Top of Material supplied

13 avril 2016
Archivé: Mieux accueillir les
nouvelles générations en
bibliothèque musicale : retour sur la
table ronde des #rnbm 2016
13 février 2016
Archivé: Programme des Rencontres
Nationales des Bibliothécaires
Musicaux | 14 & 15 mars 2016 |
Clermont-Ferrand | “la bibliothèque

Bottom of Material supplied

| Required work |
Copy out the data exactly as it stands, leaving nothing out.

| Exercise solution |
13 avril 2016
Archivé: Mieux accueillir les
nouvelles générations en
bibliothèque musicale : retour sur la
table ronde des #rnbm 2016
13 février 2016
Archivé: Programme des Rencontres
Nationales des Bibliothécaires
Musicaux | 14 & 15 mars 2016 |
Clermont-Ferrand | “la bibliothèque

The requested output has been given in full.